— JOB ITEM —
Format the entries, starting at the very first line and ending with the line that contains "What is the difference between the maximum and second", as a JSON list of strings, one string per line, both end lines included and blank lines omitted.
'''
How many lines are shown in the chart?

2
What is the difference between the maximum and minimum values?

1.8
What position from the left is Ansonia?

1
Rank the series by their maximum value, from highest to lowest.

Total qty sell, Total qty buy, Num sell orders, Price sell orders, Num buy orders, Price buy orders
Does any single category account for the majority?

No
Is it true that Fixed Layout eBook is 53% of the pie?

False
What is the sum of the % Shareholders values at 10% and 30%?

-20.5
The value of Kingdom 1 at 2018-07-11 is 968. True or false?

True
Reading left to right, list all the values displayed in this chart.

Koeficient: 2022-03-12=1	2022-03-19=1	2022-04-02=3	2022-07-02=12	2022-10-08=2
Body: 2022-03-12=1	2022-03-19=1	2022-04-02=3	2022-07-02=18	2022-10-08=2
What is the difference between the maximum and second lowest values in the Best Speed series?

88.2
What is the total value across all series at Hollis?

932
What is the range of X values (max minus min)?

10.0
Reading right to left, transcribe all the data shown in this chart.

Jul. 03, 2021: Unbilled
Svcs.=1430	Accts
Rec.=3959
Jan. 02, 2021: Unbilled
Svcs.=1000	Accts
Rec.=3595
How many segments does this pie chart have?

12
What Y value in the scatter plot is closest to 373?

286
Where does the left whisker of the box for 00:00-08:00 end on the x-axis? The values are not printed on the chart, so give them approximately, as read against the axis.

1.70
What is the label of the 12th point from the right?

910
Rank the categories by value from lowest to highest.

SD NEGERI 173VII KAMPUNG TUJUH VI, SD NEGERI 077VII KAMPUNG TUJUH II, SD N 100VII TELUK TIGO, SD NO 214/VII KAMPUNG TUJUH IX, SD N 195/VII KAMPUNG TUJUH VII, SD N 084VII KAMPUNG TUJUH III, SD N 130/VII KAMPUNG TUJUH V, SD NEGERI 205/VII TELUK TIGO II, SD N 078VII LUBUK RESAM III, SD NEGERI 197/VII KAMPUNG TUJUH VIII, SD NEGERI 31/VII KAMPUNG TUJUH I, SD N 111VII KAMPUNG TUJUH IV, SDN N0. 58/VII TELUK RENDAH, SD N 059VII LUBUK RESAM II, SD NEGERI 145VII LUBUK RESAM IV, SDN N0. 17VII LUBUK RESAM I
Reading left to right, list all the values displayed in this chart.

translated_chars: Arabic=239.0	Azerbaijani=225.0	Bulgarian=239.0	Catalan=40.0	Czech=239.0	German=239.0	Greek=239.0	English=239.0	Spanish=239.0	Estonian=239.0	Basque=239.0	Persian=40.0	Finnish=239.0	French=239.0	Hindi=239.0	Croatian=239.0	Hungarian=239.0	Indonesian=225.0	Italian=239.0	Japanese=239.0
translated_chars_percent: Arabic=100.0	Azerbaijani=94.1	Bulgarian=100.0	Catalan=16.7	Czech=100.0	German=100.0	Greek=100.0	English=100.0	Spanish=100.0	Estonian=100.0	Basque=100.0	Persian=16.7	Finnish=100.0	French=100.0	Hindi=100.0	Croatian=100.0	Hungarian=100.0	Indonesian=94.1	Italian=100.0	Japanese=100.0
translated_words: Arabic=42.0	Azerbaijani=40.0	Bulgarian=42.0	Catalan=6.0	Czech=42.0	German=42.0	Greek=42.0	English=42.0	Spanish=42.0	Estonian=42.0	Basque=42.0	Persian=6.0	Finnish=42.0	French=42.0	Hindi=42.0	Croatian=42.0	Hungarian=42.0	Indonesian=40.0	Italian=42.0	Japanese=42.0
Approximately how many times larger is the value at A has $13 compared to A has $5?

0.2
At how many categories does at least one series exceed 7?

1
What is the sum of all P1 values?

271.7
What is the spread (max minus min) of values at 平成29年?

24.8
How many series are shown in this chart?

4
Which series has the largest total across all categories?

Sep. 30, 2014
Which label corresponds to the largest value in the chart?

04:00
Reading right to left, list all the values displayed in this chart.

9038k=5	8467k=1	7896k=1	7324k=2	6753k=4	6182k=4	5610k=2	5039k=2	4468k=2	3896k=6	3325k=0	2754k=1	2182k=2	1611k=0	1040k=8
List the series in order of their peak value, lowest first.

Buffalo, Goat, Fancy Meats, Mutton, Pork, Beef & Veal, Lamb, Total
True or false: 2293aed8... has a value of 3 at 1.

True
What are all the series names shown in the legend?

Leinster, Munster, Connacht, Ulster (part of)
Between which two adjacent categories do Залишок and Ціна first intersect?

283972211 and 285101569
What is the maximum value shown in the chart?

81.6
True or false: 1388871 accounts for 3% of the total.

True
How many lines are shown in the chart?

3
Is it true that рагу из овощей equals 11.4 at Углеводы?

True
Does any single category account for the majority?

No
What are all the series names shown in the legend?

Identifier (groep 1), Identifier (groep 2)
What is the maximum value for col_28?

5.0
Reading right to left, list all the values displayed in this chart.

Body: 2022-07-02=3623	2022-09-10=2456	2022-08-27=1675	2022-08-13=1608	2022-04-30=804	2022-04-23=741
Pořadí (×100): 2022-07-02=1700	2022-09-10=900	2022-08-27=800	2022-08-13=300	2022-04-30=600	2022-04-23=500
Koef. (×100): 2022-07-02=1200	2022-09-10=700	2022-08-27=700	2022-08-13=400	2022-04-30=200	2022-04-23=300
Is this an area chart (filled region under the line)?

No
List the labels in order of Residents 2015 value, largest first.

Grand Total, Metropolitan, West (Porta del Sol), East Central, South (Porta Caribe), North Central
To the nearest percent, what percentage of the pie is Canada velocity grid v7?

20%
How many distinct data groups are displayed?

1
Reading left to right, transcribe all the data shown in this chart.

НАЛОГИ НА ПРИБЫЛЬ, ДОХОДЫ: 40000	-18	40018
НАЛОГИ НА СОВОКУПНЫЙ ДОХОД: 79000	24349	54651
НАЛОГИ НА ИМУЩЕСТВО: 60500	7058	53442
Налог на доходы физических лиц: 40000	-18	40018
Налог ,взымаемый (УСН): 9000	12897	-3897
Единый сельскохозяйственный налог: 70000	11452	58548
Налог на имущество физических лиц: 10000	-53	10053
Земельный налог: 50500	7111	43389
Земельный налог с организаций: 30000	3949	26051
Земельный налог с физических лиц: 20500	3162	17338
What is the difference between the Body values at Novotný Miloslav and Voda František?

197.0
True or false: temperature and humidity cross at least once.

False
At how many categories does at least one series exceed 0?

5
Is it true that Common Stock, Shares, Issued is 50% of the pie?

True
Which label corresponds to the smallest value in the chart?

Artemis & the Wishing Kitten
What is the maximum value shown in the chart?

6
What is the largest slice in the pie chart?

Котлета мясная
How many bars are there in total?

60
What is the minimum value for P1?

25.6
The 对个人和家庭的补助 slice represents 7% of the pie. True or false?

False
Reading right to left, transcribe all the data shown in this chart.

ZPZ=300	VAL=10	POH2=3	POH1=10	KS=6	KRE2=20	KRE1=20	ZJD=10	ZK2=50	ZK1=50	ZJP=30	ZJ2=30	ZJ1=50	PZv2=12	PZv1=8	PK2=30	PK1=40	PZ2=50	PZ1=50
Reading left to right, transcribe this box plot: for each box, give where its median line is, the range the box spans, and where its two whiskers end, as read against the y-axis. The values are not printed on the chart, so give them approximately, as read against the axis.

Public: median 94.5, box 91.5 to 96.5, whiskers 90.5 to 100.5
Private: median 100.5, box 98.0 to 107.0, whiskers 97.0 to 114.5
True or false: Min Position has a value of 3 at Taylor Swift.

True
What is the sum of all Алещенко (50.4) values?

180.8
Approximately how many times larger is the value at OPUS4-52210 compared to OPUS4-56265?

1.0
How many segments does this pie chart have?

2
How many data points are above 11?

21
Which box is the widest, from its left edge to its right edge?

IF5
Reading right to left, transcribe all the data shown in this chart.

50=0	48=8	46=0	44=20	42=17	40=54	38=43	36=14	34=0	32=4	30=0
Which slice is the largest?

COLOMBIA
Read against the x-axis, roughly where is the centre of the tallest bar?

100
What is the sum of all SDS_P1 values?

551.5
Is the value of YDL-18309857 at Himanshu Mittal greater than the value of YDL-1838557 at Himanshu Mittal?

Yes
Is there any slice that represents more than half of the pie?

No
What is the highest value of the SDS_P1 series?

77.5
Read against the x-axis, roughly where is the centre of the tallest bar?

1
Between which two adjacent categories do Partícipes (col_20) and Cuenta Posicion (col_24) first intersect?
'''
— ANSWER TO THIS EXERCISE —
[
  "How many lines are shown in the chart?",
  "2",
  "What is the difference between the maximum and minimum values?",
  "1.8",
  "What position from the left is Ansonia?",
  "1",
  "Rank the series by their maximum value, from highest to lowest.",
  "Total qty sell, Total qty buy, Num sell orders, Price sell orders, Num buy orders, Price buy orders",
  "Does any single category account for the majority?",
  "No",
  "Is it true that Fixed Layout eBook is 53% of the pie?",
  "False",
  "What is the sum of the % Shareholders values at 10% and 30%?",
  "-20.5",
  "The value of Kingdom 1 at 2018-07-11 is 968. True or false?",
  "True",
  "Reading left to right, list all the values displayed in this chart.",
  "Koeficient: 2022-03-12=1\t2022-03-19=1\t2022-04-02=3\t2022-07-02=12\t2022-10-08=2",
  "Body: 2022-03-12=1\t2022-03-19=1\t2022-04-02=3\t2022-07-02=18\t2022-10-08=2",
  "What is the difference between the maximum and second lowest values in the Best Speed series?"
]